アインシュタインの相対性理論はニュートンの万有引力の法則を否定しているように思われるが前提条件が違うので二つの理論は共存できる。
乱暴な考え方だが私はニュ-トン力学と相対性理論は数学の「三角法」(つまり、sin,cos,tan)と「球面三角法」の違いで類推している。地上の土地を測る場合は三角法で十分な精度が得られるが遠洋航海の航路を定める場合は球面三角法が必要だ。つまり、地球表面を十分平らと見なせる程度に狭い場合は三角法、距離が大きくなって曲面を無視できない場合は球面三角法、と使い分ける。同様に、太陽系サイズならニュートン力学、宇宙全体なら相対性理論が必要だ。
その点、進化論は十分条件が証明されていないため「例外」が含まれる。この分野の専門家はそのような「例外」探し出しているはずだ。既に明らかの事柄かもしれないが私も一つ発見したので紹介する。
進化論をざっくり言えば、世代を繰り返しても個体数を維持できる環境適合能力を獲得出来れば進化が維持される。具体的に言えば進化で獲得されたDNA情報を次世代に伝達できるか否かだ。現代人は1家族が2.1~2.2人の子供を育てれば人口は維持できるが縄文時代は夫婦で8人の子供を産む必要があったという。海のマンボウは3億個の卵を産むそうだ。このうち少なくともオスとメスが1匹ずつ成長して子孫を残せばマンボウは絶滅しない。
植物でも松の木は数十個の種を収めたマツカサを毎年数百個実らせる。つまり毎年1万個以上の種を百年以上ばらまき続ける。その百万個以上の種のうち一個でも望ましい環境に落ちて成長し、その一本が子孫を残せばそれで目的を達する。つまり、生存確率よりちょっぴり多くの種を残せばよい。
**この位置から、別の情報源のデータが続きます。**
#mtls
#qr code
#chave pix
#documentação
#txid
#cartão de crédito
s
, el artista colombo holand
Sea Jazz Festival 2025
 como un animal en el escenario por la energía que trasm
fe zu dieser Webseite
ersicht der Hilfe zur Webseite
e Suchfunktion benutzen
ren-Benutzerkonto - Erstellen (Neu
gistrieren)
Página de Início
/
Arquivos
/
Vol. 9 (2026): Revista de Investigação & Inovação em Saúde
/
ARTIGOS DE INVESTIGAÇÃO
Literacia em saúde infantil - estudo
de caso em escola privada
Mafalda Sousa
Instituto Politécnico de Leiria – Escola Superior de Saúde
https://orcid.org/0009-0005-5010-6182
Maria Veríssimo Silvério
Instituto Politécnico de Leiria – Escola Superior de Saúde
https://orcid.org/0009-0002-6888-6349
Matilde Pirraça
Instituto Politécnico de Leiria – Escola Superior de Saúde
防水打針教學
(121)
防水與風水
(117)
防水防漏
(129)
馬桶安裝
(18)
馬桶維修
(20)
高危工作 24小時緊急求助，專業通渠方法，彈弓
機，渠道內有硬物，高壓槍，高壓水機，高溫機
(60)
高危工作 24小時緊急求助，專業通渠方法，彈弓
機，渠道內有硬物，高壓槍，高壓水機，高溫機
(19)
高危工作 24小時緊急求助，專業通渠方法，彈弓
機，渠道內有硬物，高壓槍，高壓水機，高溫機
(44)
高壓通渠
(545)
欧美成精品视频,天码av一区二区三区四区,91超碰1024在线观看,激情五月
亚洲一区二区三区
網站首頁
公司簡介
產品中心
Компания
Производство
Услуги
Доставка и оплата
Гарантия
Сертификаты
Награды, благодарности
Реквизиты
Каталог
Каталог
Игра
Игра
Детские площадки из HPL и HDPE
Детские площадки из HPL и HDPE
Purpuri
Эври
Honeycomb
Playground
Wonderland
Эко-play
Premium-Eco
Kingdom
ところが子孫を全く残さずに生きて伸びている生物が存在する。それは人間の同性愛者だ。養子を育てるカップルもいるが彼らの遺伝子は受け継がれていない。同性愛はギリシャ時代のレスボス島が有名だった。この頃から百世代近く繰り返されたにもかかわらず同性愛の遺伝子が消滅しない原因は進化論では説明できない。念のためお断りしておくが同性愛カップルは進化論で言う「環境不適合」と考えるが彼らは「社会不適合者」であるとは私は考えていない。自分たちの遺伝子を残さないこと以外の社会責任を十分果たしているからだ。
同性愛カップルを利用した進化論の不適合性説明は専門家の間では常識かも知れないが初心者でも納得しやすいと考えて敢えて書いてみました。